Notorious
A Government agent (Cary Grant) recruits a traitor’s daughter (Ingrid Bergman) to spy on a Nazi (Claude Rains) in Rio de Janeiro.
Notorious can be something of a let down, if you go in expecting a typical Hitchcock mystery-thriller. There’s no big third act plot twist, no labyrinthine plot to decipher, instead Hitchcock delivers a dark, but fairly straight, story about love, deception, and loyalty. Taken on those terms, however, Notorious delivers in spades.
This is a character driven piece, and Hitchcock’s cast is more than up to the challenge. Cary Grant is perfect as the suave but icy agent Devlin, and Ingrid Bergman is absolutely charming and believable opposite him. Equally well chosen is the supporting cast, especially Claude Rains and Leopoldine Konstantin.

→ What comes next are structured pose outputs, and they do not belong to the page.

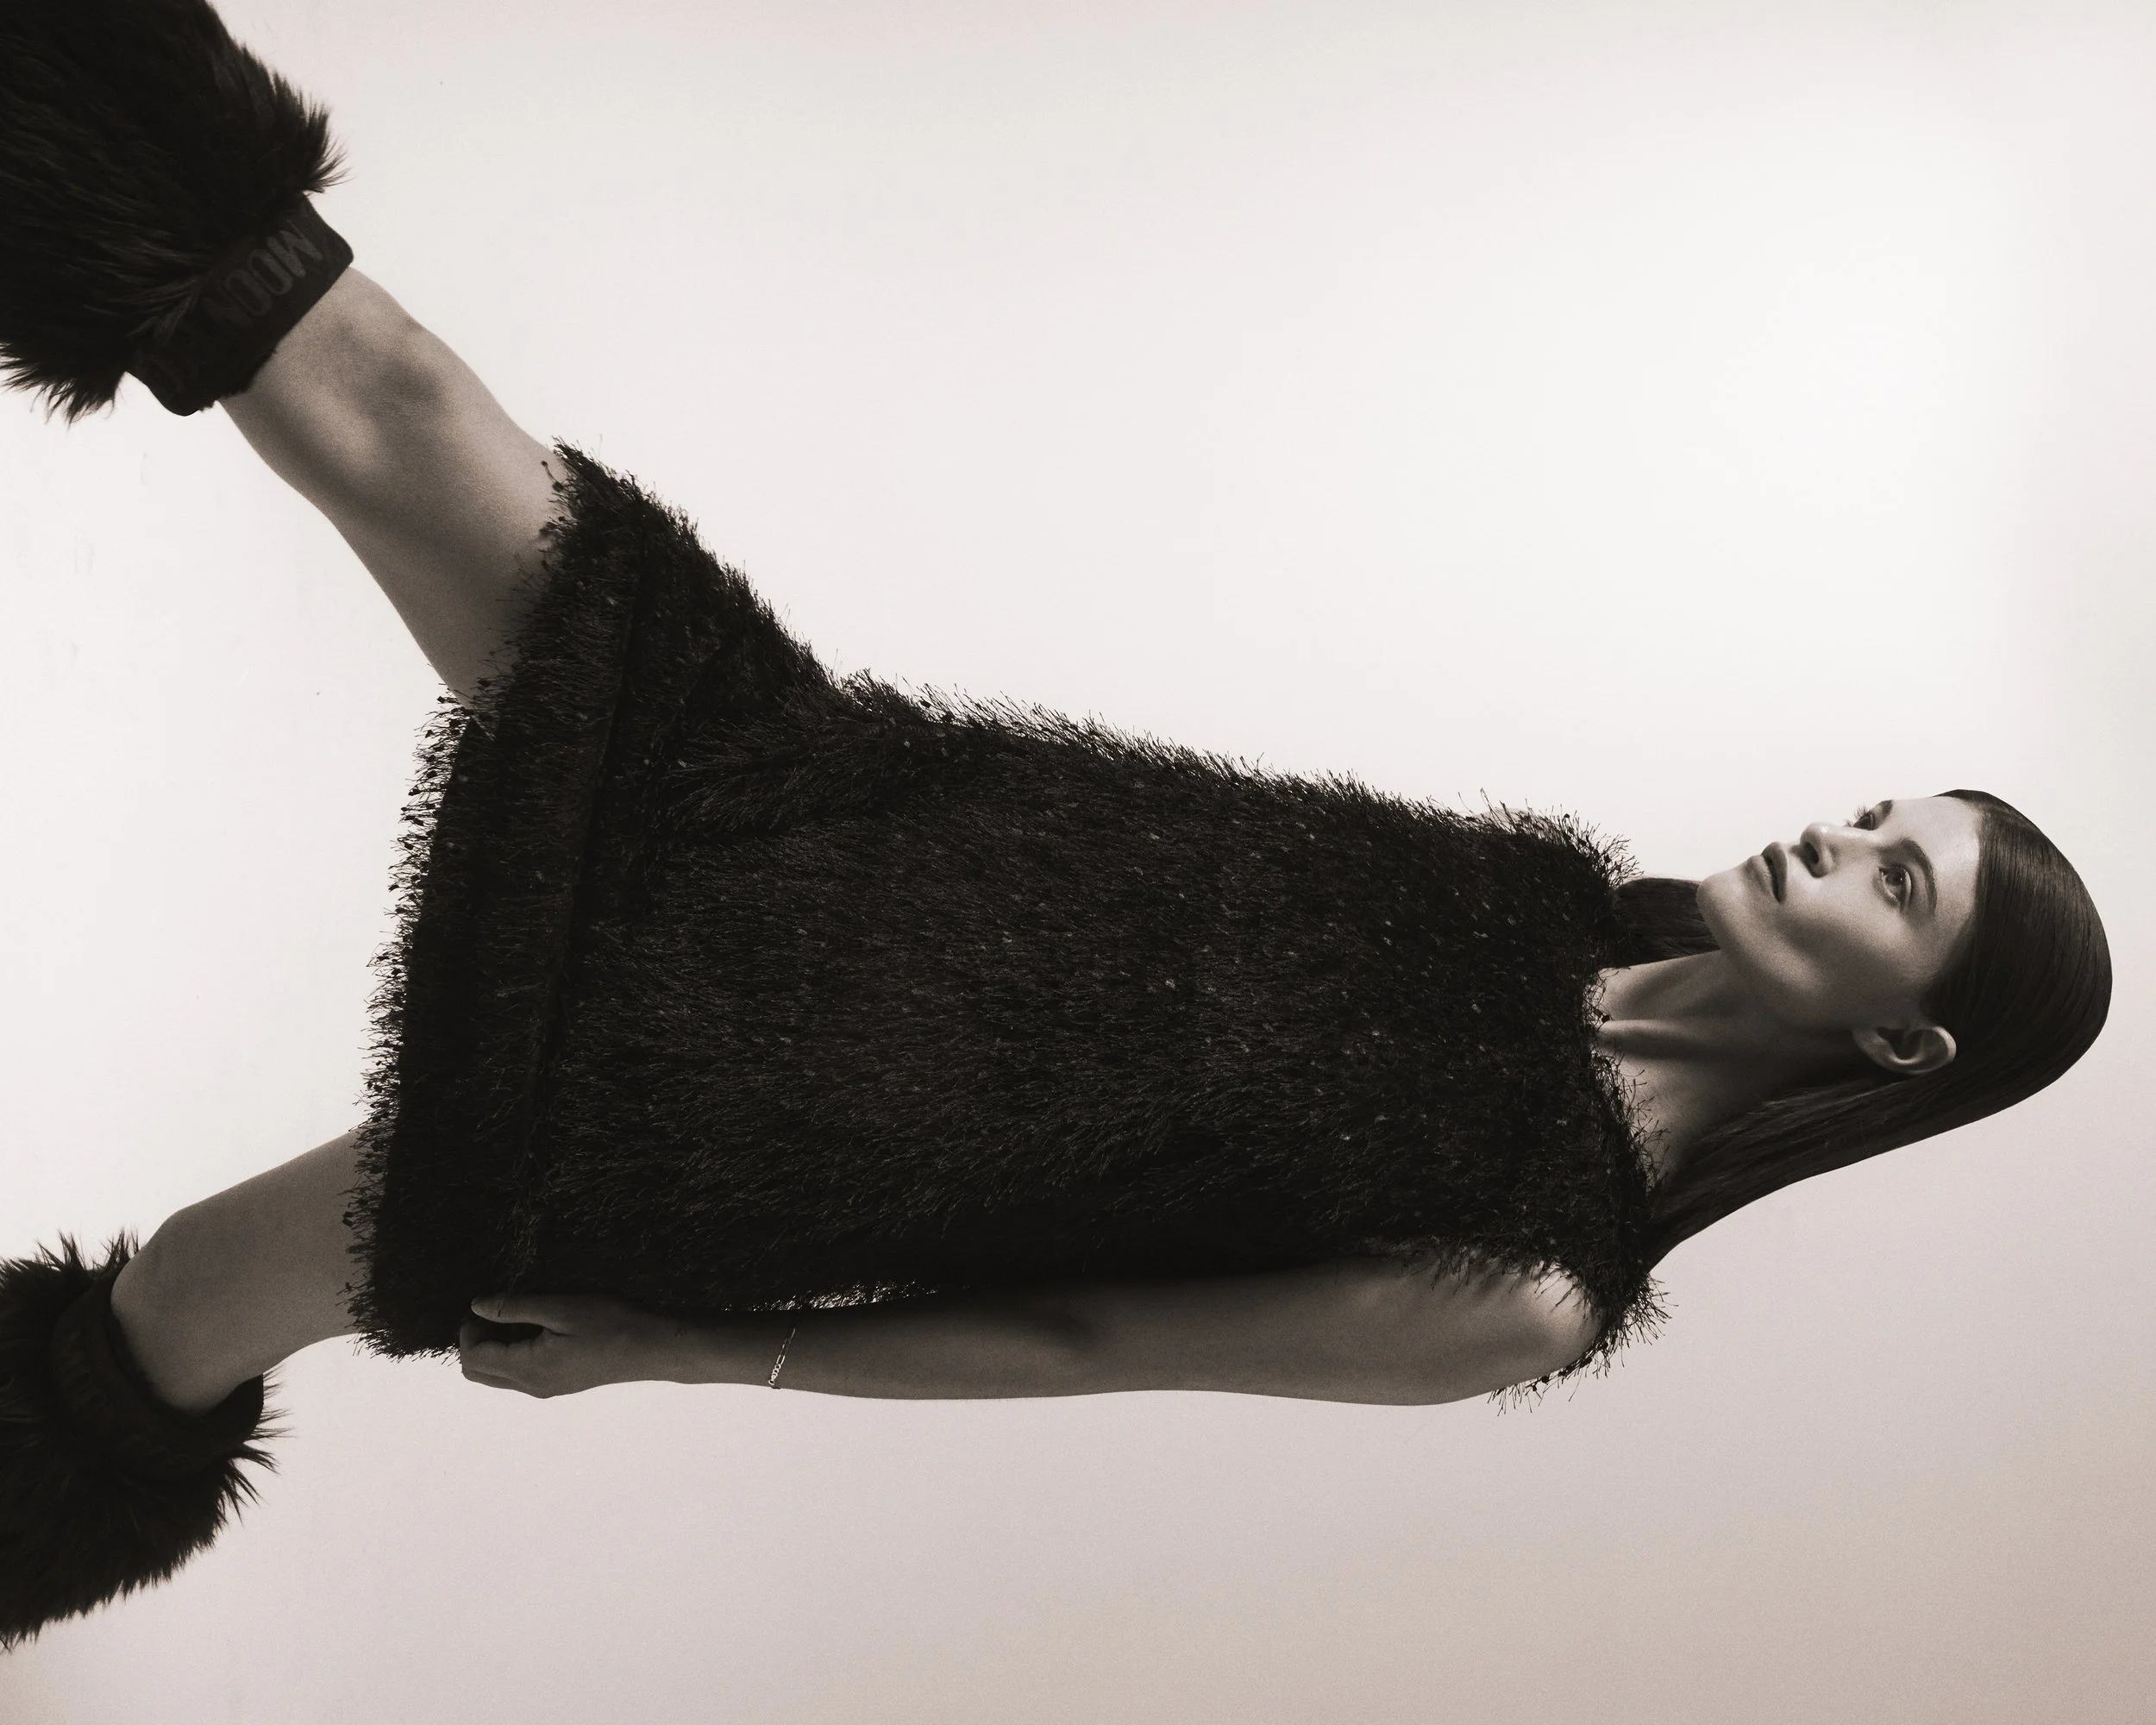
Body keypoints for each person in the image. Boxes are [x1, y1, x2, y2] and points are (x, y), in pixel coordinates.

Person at [0, 0, 2112, 1649]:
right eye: (1863, 817)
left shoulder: (1534, 1276)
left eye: (1887, 878)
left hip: (688, 1113)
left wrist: (688, 1343)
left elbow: (1079, 1337)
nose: (1825, 846)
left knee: (182, 1297)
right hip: (793, 790)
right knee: (379, 376)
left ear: (1901, 1043)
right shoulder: (1553, 899)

Rains plays his character as an imperfect mirror of Grant’s, both suave operators dedicated to their causes and both with a weakness for Bergman’s character. Only Rains’ character has an additional weakness, namely his mother, played by Leopoldine Konstantin, and her incessant smothering. Konstantin gives a chilling performance that foreshadows another overbearing mother in one of Hitchcock’s later works…
Visually, Notorious is all shadows. Cinematographer Ted Tetzlaff turns in a crisp smog of grays and blacks, as light and shadow serve to reflect the characters themselves. In doing so Tetzlaff co-opts the traditional film-noir look to great effect.
Notorious is a film that gets better with each viewing, as each run reveals a new layer of depth and nuance, and Hitchcock’s deliberate direction invites to viewer to scrutinize each frame.